▸ TO-DO ITEM
Return exactly the span of lines in the following data that opens with the line containing "2022-09-04: 0.07 -> 0.08" and closes with the line containing "2022-11-20: 8.94 -> 8.95". Include nothing else.

▸ MATERIAL FOR THE TASK
------

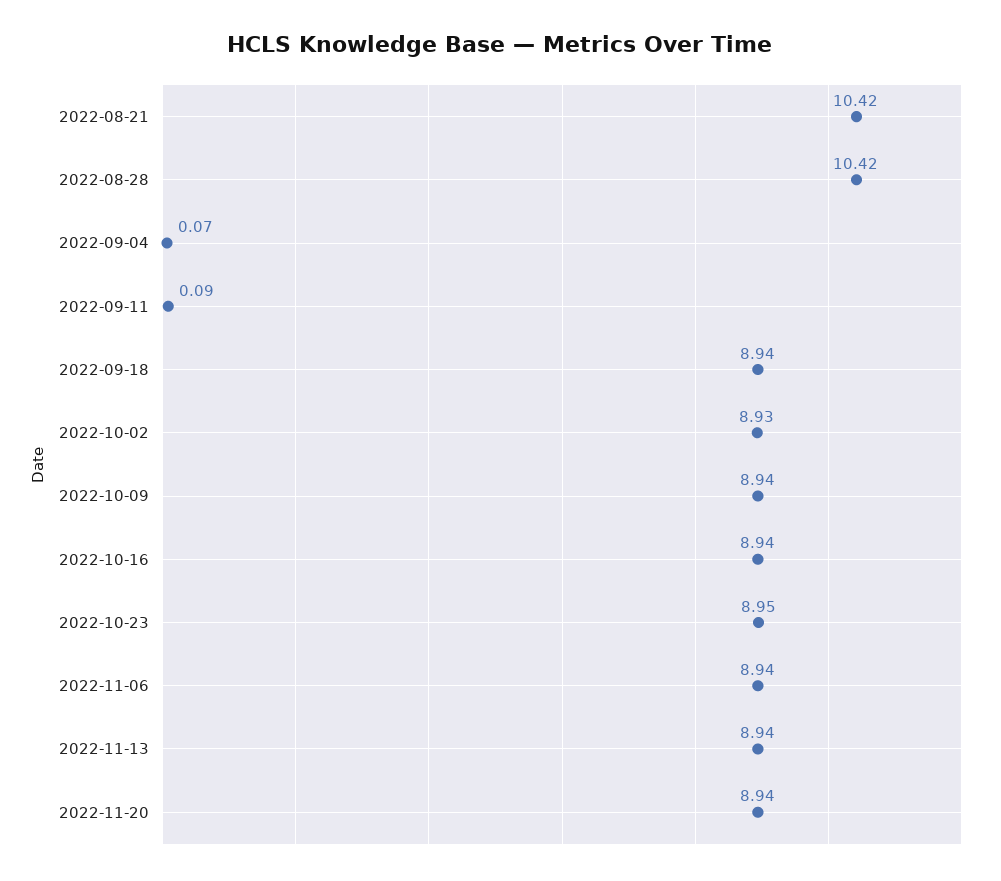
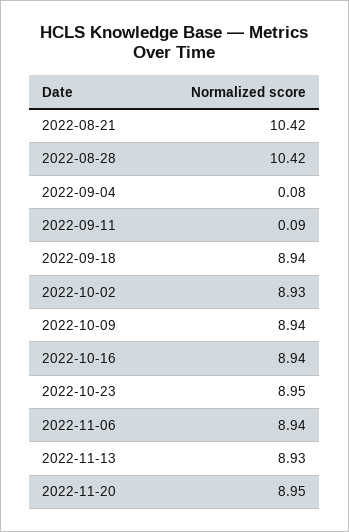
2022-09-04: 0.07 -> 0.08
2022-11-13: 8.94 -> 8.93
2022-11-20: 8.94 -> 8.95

------

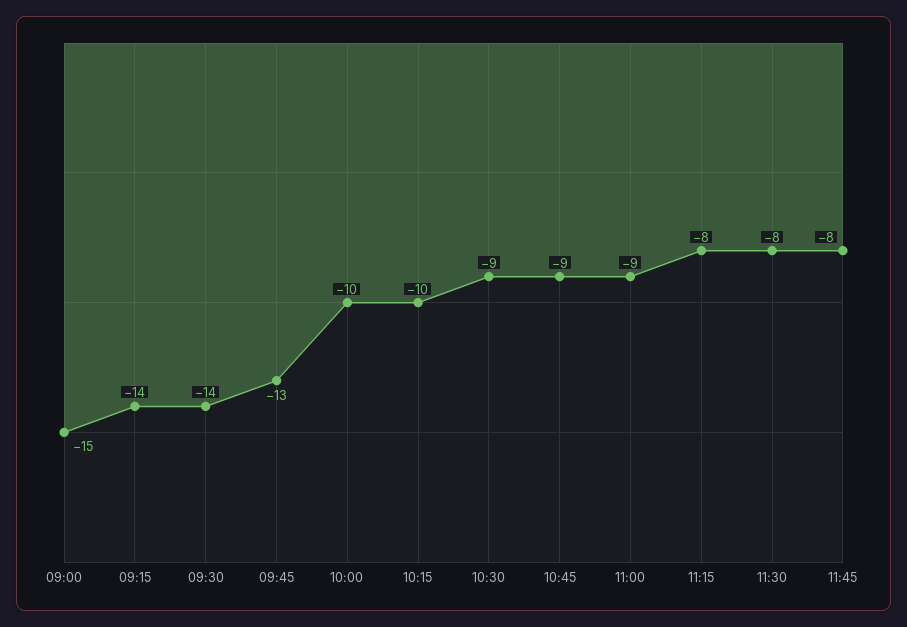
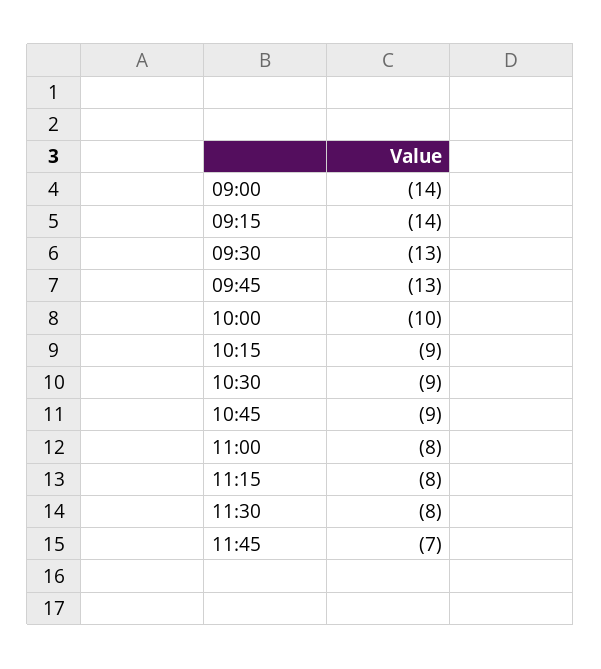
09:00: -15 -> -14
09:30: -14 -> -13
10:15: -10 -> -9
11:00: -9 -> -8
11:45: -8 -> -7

------

▸ RESPONSE TO THIS EXERCISE
2022-09-04: 0.07 -> 0.08
2022-11-13: 8.94 -> 8.93
2022-11-20: 8.94 -> 8.95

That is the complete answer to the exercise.